A 17-year-old Indian-origin boy in the US has developed a low-cost 3D-printed robotic arm that is programmed to replicate movements of a human hand - such as pinching, grabbing or holding a spoon.
Nilay Mehta, student of the Irvine High School in California, US, has won six science fair awards so far for his creation, including third place at an international fair held earlier this year.
The robotic arm, made with 3D printed parts, operates by voice command. The user can make the hand perform specific movements by speaking into a small microphone attached to the arm.
"You can say 'spoon' and the hand will make a shape that will be able to hold a spoon," Mehta said.
The hand can also simulate "pinch," "grab" and other common figurations.
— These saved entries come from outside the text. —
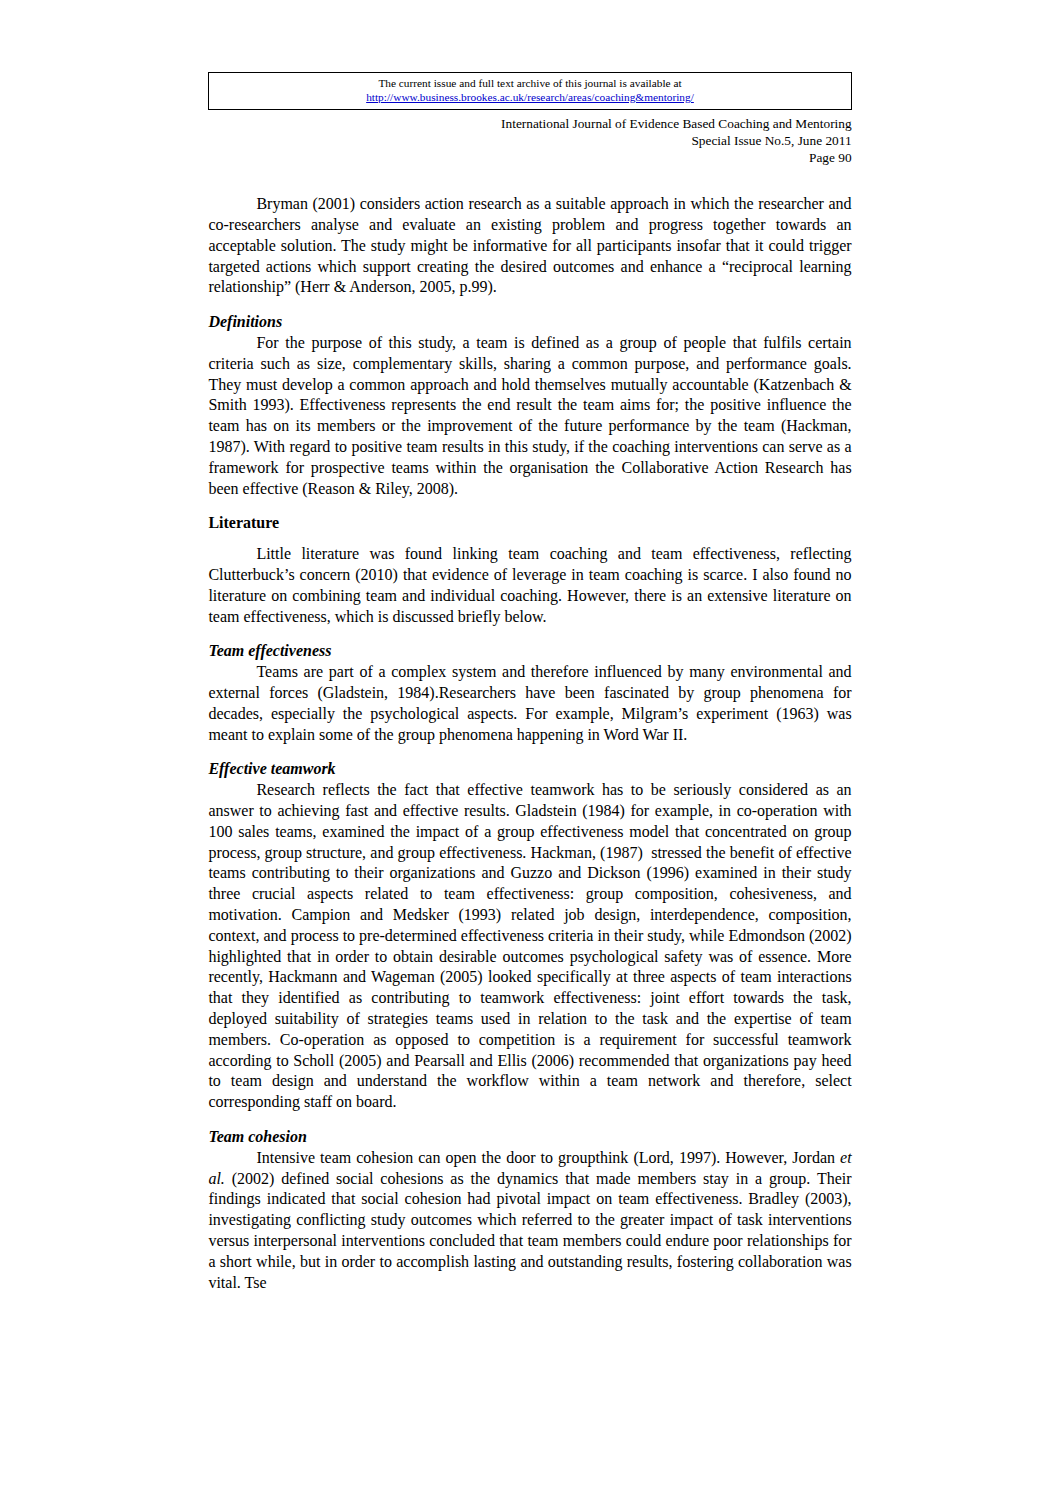The current issue and full text archive of this journal is available at
http://www.business.brookes.ac.uk/research/areas/coaching&mentoring/
International Journal of Evidence Based Coaching and Mentoring
Special Issue No.5, June 2011
Page 90
Bryman (2001) considers action research as a suitable approach in which the researcher and co-researchers analyse and evaluate an existing problem and progress together towards an acceptable solution. The study might be informative for all participants insofar that it could trigger targeted actions which support creating the desired outcomes and enhance a “reciprocal learning relationship” (Herr & Anderson, 2005, p.99).
Definitions
For the purpose of this study, a team is defined as a group of people that fulfils certain criteria such as size, complementary skills, sharing a common purpose, and performance goals. They must develop a common approach and hold themselves mutually accountable (Katzenbach & Smith 1993). Effectiveness represents the end result the team aims for; the positive influence the team has on its members or the improvement of the future performance by the team (Hackman, 1987). With regard to positive team results in this study, if the coaching interventions can serve as a framework for prospective teams within the organisation the Collaborative Action Research has been effective (Reason & Riley, 2008).
Literature
Little literature was found linking team coaching and team effectiveness, reflecting Clutterbuck’s concern (2010) that evidence of leverage in team coaching is scarce. I also found no literature on combining team and individual coaching. However, there is an extensive literature on team effectiveness, which is discussed briefly below.
Team effectiveness
Teams are part of a complex system and therefore influenced by many environmental and external forces (Gladstein, 1984).Researchers have been fascinated by group phenomena for decades, especially the psychological aspects. For example, Milgram’s experiment (1963) was meant to explain some of the group phenomena happening in Word War II.
Effective teamwork
Research reflects the fact that effective teamwork has to be seriously considered as an answer to achieving fast and effective results. Gladstein (1984) for example, in co-operation with 100 sales teams, examined the impact of a group effectiveness model that concentrated on group process, group structure, and group effectiveness. Hackman, (1987) stressed the benefit of effective teams contributing to their organizations and Guzzo and Dickson (1996) examined in their study three crucial aspects related to team effectiveness: group composition, cohesiveness, and motivation. Campion and Medsker (1993) related job design, interdependence, composition, context, and process to pre-determined effectiveness criteria in their study, while Edmondson (2002) highlighted that in order to obtain desirable outcomes psychological safety was of essence. More recently, Hackmann and Wageman (2005) looked specifically at three aspects of team interactions that they identified as contributing to teamwork effectiveness: joint effort towards the task, deployed suitability of strategies teams used in relation to the task and the expertise of team members. Co-operation as opposed to competition is a requirement for successful teamwork according to Scholl (2005) and Pearsall and Ellis (2006) recommended that organizations pay heed to team design and understand the workflow within a team network and therefore, select corresponding staff on board.
Team cohesion
Intensive team cohesion can open the door to groupthink (Lord, 1997). However, Jordan et al. (2002) defined social cohesions as the dynamics that made members stay in a group. Their findings indicated that social cohesion had pivotal impact on team effectiveness. Bradley (2003), investigating conflicting study outcomes which referred to the greater impact of task interventions versus interpersonal interventions concluded that team members could endure poor relationships for a short while, but in order to accomplish lasting and outstanding results, fostering collaboration was vital. Tse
Mehta began researching project ideas last year for the science fairs he wanted to enter.
"I knew I wanted to do something in prosthetics. One issue I saw is that there were no lower-cost options," Mehta was quoted as saying by the 'Daily Pilot'.
Mehta said that high-end prosthetic arms cost upward of US $35,000. Motors and 3D-printed parts used to make his arm added up to about US $260, he said.
Along with cost, he wanted the project to help solve another problem for certain amputees ? the ability to easily upgrade the prosthesis.
"For kids who are growing, they have to change their prosthetics every six to eight months," Mehta said.
Mehta hopes to further develop the robotic arm so that it can be tested with an amputee.